PROBLEM TO SOLVE:
Among the entries below, tally the lines that include "input", and give the number alone.

SUPPLIED MATERIAL:
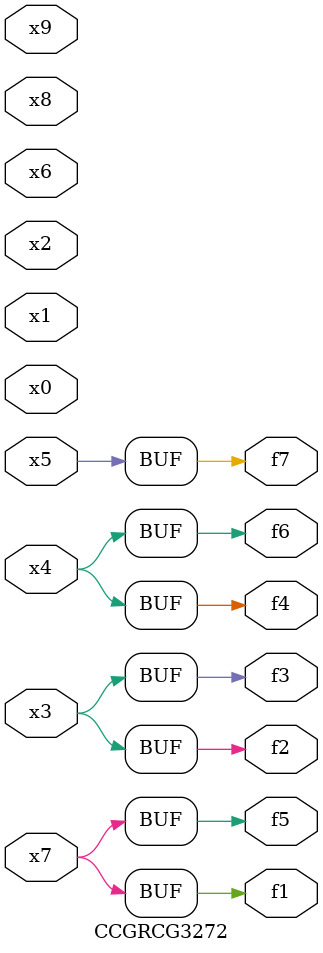
<source format=v>
module CCGRCG3272(
	input x0, x1, x2, x3, x4, x5, x6, x7, x8, x9,
	output f1, f2, f3, f4, f5, f6, f7
);
	assign f1 = x7;
	assign f2 = x3;
	assign f3 = x3;
	assign f4 = x4;
	assign f5 = x7;
	assign f6 = x4;
	assign f7 = x5;
endmodule

</source>
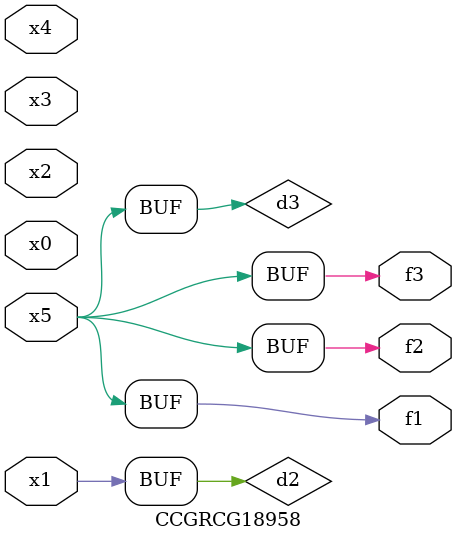
<source format=v>
module CCGRCG18958(
	input x0, x1, x2, x3, x4, x5,
	output f1, f2, f3
);

	wire d1, d2, d3;

	not (d1, x5);
	or (d2, x1);
	xnor (d3, d1);
	assign f1 = d3;
	assign f2 = d3;
	assign f3 = d3;
endmodule

</source>
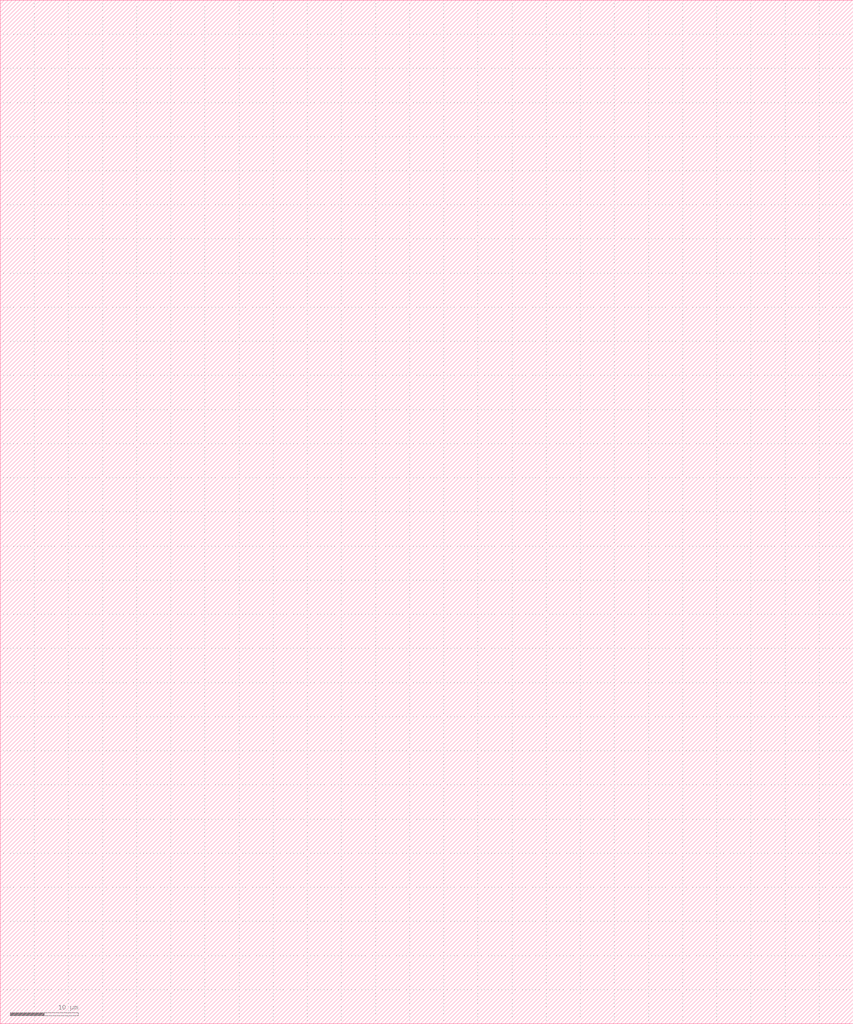
<source format=lef>
MACRO c5
     SIZE 23.4 BY 67.5 ;
END c5
 
MACRO c3
     SIZE 60.5 BY 40 ;
END c3
 
MACRO c4
     SIZE 125 BY 150 ;
END c4
 
MACRO c1
     SIZE 40 BY 90 ;
END c1
 
MACRO c2
     SIZE 22.5 BY 68.5 ;
END c2

END LIBRARY

</source>
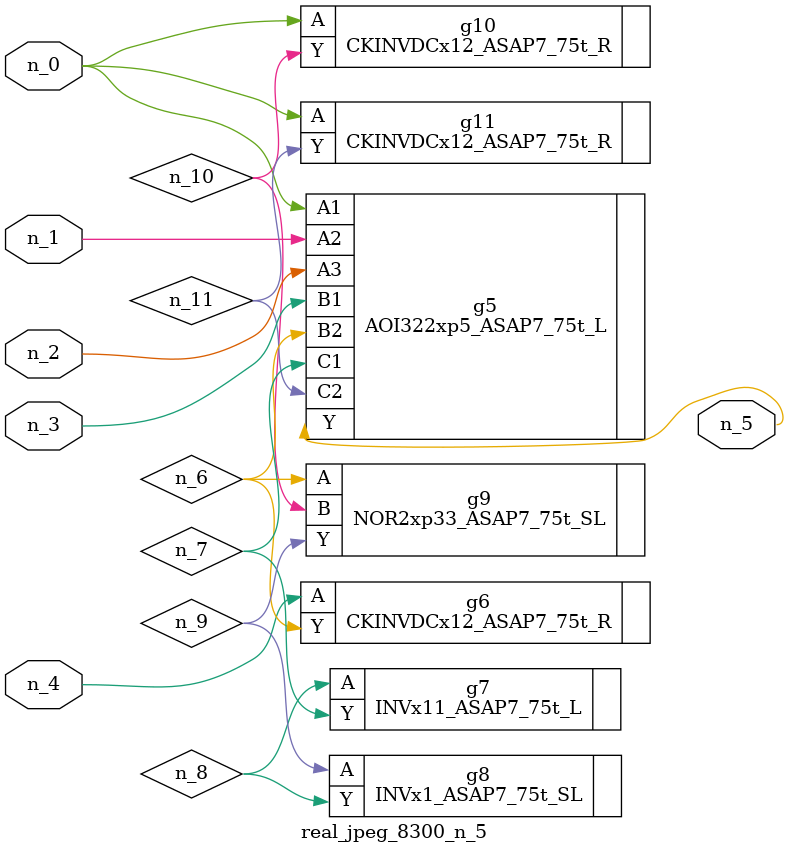
<source format=v>
module real_jpeg_8300_n_5 (n_4, n_0, n_1, n_2, n_3, n_5);

input n_4;
input n_0;
input n_1;
input n_2;
input n_3;

output n_5;

wire n_8;
wire n_11;
wire n_6;
wire n_7;
wire n_10;
wire n_9;

AOI322xp5_ASAP7_75t_L g5 ( 
.A1(n_0),
.A2(n_1),
.A3(n_2),
.B1(n_3),
.B2(n_6),
.C1(n_7),
.C2(n_11),
.Y(n_5)
);

CKINVDCx12_ASAP7_75t_R g10 ( 
.A(n_0),
.Y(n_10)
);

CKINVDCx12_ASAP7_75t_R g11 ( 
.A(n_0),
.Y(n_11)
);

CKINVDCx12_ASAP7_75t_R g6 ( 
.A(n_4),
.Y(n_6)
);

NOR2xp33_ASAP7_75t_SL g9 ( 
.A(n_6),
.B(n_10),
.Y(n_9)
);

INVx11_ASAP7_75t_L g7 ( 
.A(n_8),
.Y(n_7)
);

INVx1_ASAP7_75t_SL g8 ( 
.A(n_9),
.Y(n_8)
);


endmodule
</source>
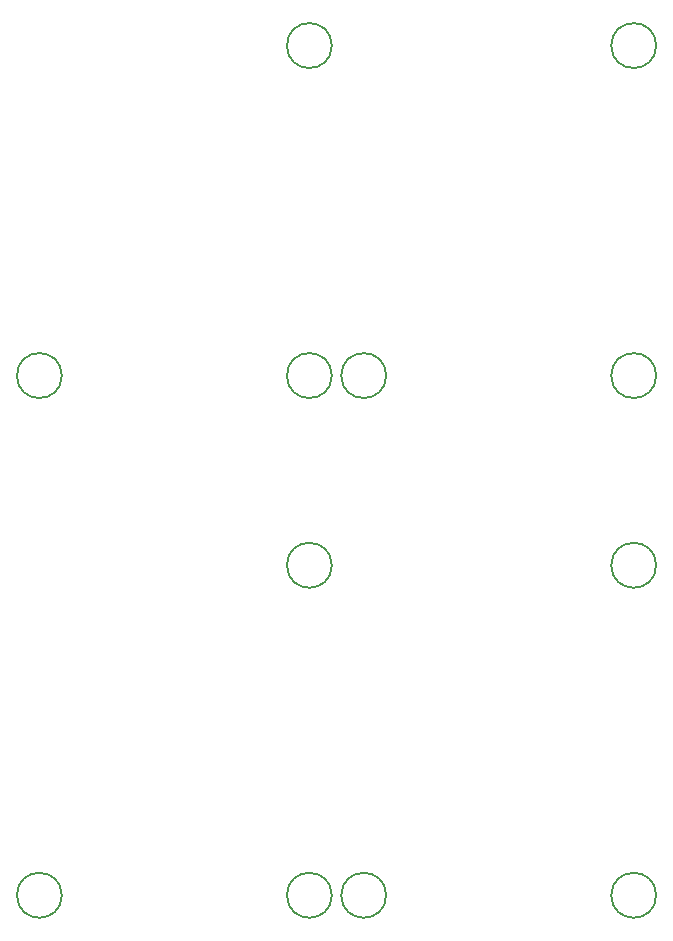
<source format=gbr>
G04 #@! TF.GenerationSoftware,KiCad,Pcbnew,9.0.4*
G04 #@! TF.CreationDate,2025-08-20T19:44:40-04:00*
G04 #@! TF.ProjectId,jlcpcb_4x4,6a6c6370-6362-45f3-9478-342e6b696361,rev?*
G04 #@! TF.SameCoordinates,Original*
G04 #@! TF.FileFunction,Other,Comment*
%FSLAX46Y46*%
G04 Gerber Fmt 4.6, Leading zero omitted, Abs format (unit mm)*
G04 Created by KiCad (PCBNEW 9.0.4) date 2025-08-20 19:44:40*
%MOMM*%
%LPD*%
G01*
G04 APERTURE LIST*
%ADD10C,0.150000*%
G04 APERTURE END LIST*
D10*
G04 #@! TO.C,board_outline108*
X11970000Y-36880000D02*
G75*
G02*
X8170000Y-36880000I-1900000J0D01*
G01*
X8170000Y-36880000D02*
G75*
G02*
X11970000Y-36880000I1900000J0D01*
G01*
X34830000Y-8940000D02*
G75*
G02*
X31030000Y-8940000I-1900000J0D01*
G01*
X31030000Y-8940000D02*
G75*
G02*
X34830000Y-8940000I1900000J0D01*
G01*
X34830000Y-36880000D02*
G75*
G02*
X31030000Y-36880000I-1900000J0D01*
G01*
X31030000Y-36880000D02*
G75*
G02*
X34830000Y-36880000I1900000J0D01*
G01*
X39430000Y-36880000D02*
G75*
G02*
X35630000Y-36880000I-1900000J0D01*
G01*
X35630000Y-36880000D02*
G75*
G02*
X39430000Y-36880000I1900000J0D01*
G01*
X62290000Y-8940000D02*
G75*
G02*
X58490000Y-8940000I-1900000J0D01*
G01*
X58490000Y-8940000D02*
G75*
G02*
X62290000Y-8940000I1900000J0D01*
G01*
X62290000Y-36880000D02*
G75*
G02*
X58490000Y-36880000I-1900000J0D01*
G01*
X58490000Y-36880000D02*
G75*
G02*
X62290000Y-36880000I1900000J0D01*
G01*
X11970000Y-80880000D02*
G75*
G02*
X8170000Y-80880000I-1900000J0D01*
G01*
X8170000Y-80880000D02*
G75*
G02*
X11970000Y-80880000I1900000J0D01*
G01*
X34830000Y-52940000D02*
G75*
G02*
X31030000Y-52940000I-1900000J0D01*
G01*
X31030000Y-52940000D02*
G75*
G02*
X34830000Y-52940000I1900000J0D01*
G01*
X34830000Y-80880000D02*
G75*
G02*
X31030000Y-80880000I-1900000J0D01*
G01*
X31030000Y-80880000D02*
G75*
G02*
X34830000Y-80880000I1900000J0D01*
G01*
X39430000Y-80880000D02*
G75*
G02*
X35630000Y-80880000I-1900000J0D01*
G01*
X35630000Y-80880000D02*
G75*
G02*
X39430000Y-80880000I1900000J0D01*
G01*
X62290000Y-52940000D02*
G75*
G02*
X58490000Y-52940000I-1900000J0D01*
G01*
X58490000Y-52940000D02*
G75*
G02*
X62290000Y-52940000I1900000J0D01*
G01*
X62290000Y-80880000D02*
G75*
G02*
X58490000Y-80880000I-1900000J0D01*
G01*
X58490000Y-80880000D02*
G75*
G02*
X62290000Y-80880000I1900000J0D01*
G01*
G04 #@! TD*
M02*

</source>
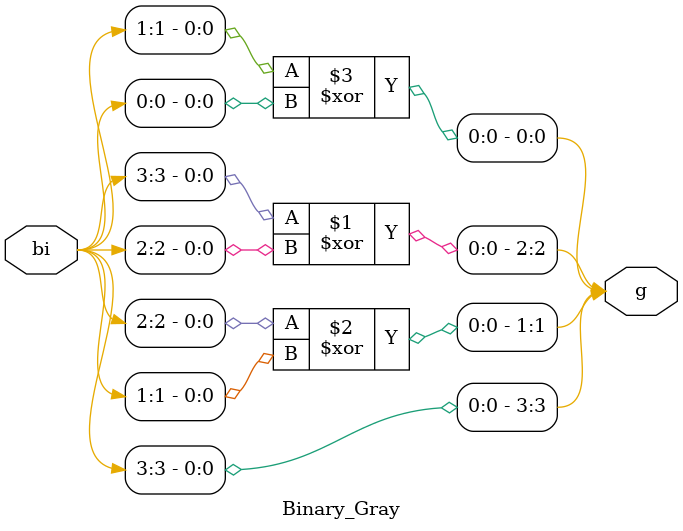
<source format=v>
`timescale 1ns / 1ps
module Binary_Gray(
    input [3:0]bi,
    output [3:0]g
    );
    assign g[3]=bi[3];         
    assign g[2]=bi[3]^bi[2];
    assign g[1]=bi[2]^bi[1];
    assign g[0]=bi[1]^bi[0];
    
endmodule

</source>
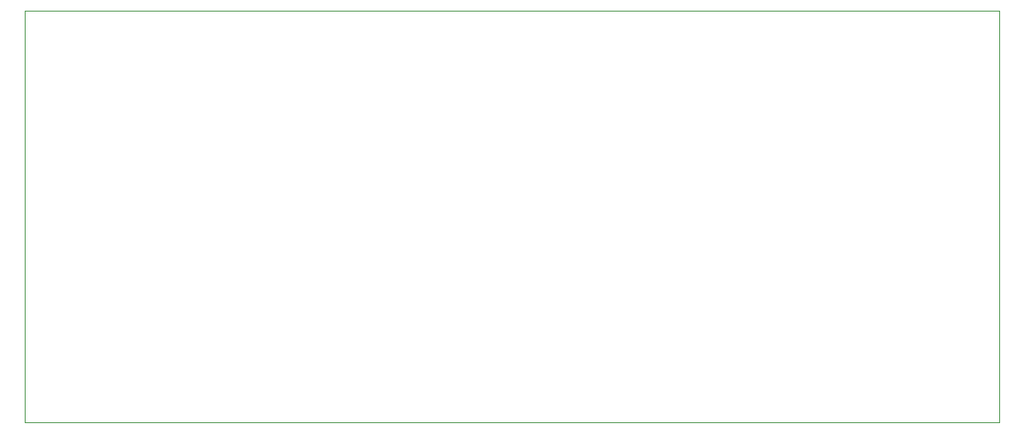
<source format=gbr>
%TF.GenerationSoftware,KiCad,Pcbnew,(6.0.5-0)*%
%TF.CreationDate,2022-06-25T01:23:26+01:00*%
%TF.ProjectId,revised_minh_design,72657669-7365-4645-9f6d-696e685f6465,rev?*%
%TF.SameCoordinates,Original*%
%TF.FileFunction,Profile,NP*%
%FSLAX46Y46*%
G04 Gerber Fmt 4.6, Leading zero omitted, Abs format (unit mm)*
G04 Created by KiCad (PCBNEW (6.0.5-0)) date 2022-06-25 01:23:26*
%MOMM*%
%LPD*%
G01*
G04 APERTURE LIST*
%TA.AperFunction,Profile*%
%ADD10C,0.100000*%
%TD*%
G04 APERTURE END LIST*
D10*
X87050000Y-65614000D02*
X187050000Y-65614000D01*
X187050000Y-65614000D02*
X187050000Y-23364000D01*
X187050000Y-23364000D02*
X87050000Y-23364000D01*
X87050000Y-23364000D02*
X87050000Y-65614000D01*
M02*

</source>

TASK SOLUTION:
8